Written task A. Report each line in the entries that contains the string "italic".

Ohm demonstrated that there are no "perfect" electrical conductors through a series of experiments in 1825. Every conductor he tested offered some level of resistance. These experiments led to Ohm's law. Ohm's law of 1826 states that if the ambiant temperature remains constant, the current flowing through certain conductors is proportional to the potential difference(voltage) across it. In other words, current equals voltage divided by resistance. "I" is current, "V" is voltage, and "R" is resistance in the equation and diagrams.I=V/R
Or "V" (the voltage or the electomotive force - measured in volts) equals "I" (the current - measured in amperes) times "R" (the resistance - measured in ohms). An ohm is the SI unit of resistance. It is the resistance between two points of a conductor under a certain set of circumstances. There must be a constant difference of potential (the work required to bring a unit of electric charge) of 1 volt applied between these two points, producing the conductor a current of 1 ampere. The diagram below show exactly how Ohm's Law works with a common battery. The yellow light represents a bulb which is powered by the battery. The tan wire shows where the resistence occurs.

Extracted data.

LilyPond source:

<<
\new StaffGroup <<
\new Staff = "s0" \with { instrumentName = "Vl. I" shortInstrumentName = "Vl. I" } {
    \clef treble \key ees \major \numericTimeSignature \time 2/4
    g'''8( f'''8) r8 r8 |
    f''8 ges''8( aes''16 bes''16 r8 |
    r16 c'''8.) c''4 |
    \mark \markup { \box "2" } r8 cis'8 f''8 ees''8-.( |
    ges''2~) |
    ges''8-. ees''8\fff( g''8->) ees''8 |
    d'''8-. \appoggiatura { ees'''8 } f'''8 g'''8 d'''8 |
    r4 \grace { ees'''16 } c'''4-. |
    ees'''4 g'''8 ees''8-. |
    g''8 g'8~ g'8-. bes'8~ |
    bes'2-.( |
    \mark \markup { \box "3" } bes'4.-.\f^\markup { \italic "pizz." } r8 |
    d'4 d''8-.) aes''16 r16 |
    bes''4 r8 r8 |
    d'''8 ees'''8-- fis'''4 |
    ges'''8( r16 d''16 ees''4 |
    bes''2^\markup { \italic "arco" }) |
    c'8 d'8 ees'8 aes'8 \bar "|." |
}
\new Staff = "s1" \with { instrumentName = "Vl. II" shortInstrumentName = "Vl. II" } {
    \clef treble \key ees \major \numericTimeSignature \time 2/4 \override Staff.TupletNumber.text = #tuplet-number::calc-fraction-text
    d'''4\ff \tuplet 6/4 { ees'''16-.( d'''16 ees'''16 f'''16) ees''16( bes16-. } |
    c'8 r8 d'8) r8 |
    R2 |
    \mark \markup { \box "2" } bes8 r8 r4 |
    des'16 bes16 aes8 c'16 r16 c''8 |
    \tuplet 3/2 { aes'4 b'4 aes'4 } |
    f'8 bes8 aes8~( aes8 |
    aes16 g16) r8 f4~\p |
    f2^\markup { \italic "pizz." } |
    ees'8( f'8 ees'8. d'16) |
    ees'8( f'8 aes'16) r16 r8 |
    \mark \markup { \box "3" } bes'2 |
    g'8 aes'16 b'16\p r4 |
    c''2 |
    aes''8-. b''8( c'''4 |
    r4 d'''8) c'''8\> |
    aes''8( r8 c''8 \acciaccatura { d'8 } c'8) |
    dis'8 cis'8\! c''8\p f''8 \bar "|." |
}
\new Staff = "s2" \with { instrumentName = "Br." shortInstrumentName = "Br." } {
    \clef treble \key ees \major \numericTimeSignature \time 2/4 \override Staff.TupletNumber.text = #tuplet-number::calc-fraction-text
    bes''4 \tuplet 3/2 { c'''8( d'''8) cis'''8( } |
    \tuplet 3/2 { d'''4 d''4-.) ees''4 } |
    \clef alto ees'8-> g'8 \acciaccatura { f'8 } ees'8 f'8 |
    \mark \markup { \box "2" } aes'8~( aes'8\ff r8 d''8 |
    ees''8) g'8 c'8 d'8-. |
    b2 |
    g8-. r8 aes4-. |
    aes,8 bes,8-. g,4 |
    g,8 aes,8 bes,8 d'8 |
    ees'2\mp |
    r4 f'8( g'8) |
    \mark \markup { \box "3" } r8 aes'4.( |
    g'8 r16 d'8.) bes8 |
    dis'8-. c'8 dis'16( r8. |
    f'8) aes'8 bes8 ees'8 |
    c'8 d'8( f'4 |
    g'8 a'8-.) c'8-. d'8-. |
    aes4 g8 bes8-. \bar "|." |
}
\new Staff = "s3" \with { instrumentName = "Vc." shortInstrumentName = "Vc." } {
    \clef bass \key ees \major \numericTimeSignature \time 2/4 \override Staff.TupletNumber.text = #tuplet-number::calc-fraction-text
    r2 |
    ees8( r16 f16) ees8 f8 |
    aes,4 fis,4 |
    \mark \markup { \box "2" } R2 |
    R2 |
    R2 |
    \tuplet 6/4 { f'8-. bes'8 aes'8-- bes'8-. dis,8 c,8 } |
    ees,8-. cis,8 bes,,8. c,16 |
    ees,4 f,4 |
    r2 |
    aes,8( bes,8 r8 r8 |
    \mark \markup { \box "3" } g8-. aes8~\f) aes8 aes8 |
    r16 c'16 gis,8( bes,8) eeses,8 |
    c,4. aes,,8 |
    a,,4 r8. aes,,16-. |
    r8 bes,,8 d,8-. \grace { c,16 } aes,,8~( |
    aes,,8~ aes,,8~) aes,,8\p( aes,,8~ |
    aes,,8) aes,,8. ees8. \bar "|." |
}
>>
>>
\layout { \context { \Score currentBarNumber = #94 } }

Written task B. Condense the paragraph of the text on Ohm's law that begins "Ohm demonstrated that there are no" into a short bulleted list that keeps its main facts.

Complete answer A.
    \mark \markup { \box "3" } bes'4.-.\f^\markup { \italic "pizz." } r8 |
    bes''2^\markup { \italic "arco" }) |
    f2^\markup { \italic "pizz." } |

Complete answer B.
- In a series of experiments in 1825, Ohm showed that no electrical conductor is "perfect." Every conductor he tested had some resistance.
- These experiments led to Ohm's law of 1826.
- Ohm's law states that, at constant temperature, the current through certain conductors is proportional to the voltage across them.
- Current equals voltage divided by resistance: I = V/R, where I is current, V is voltage, and R is resistance.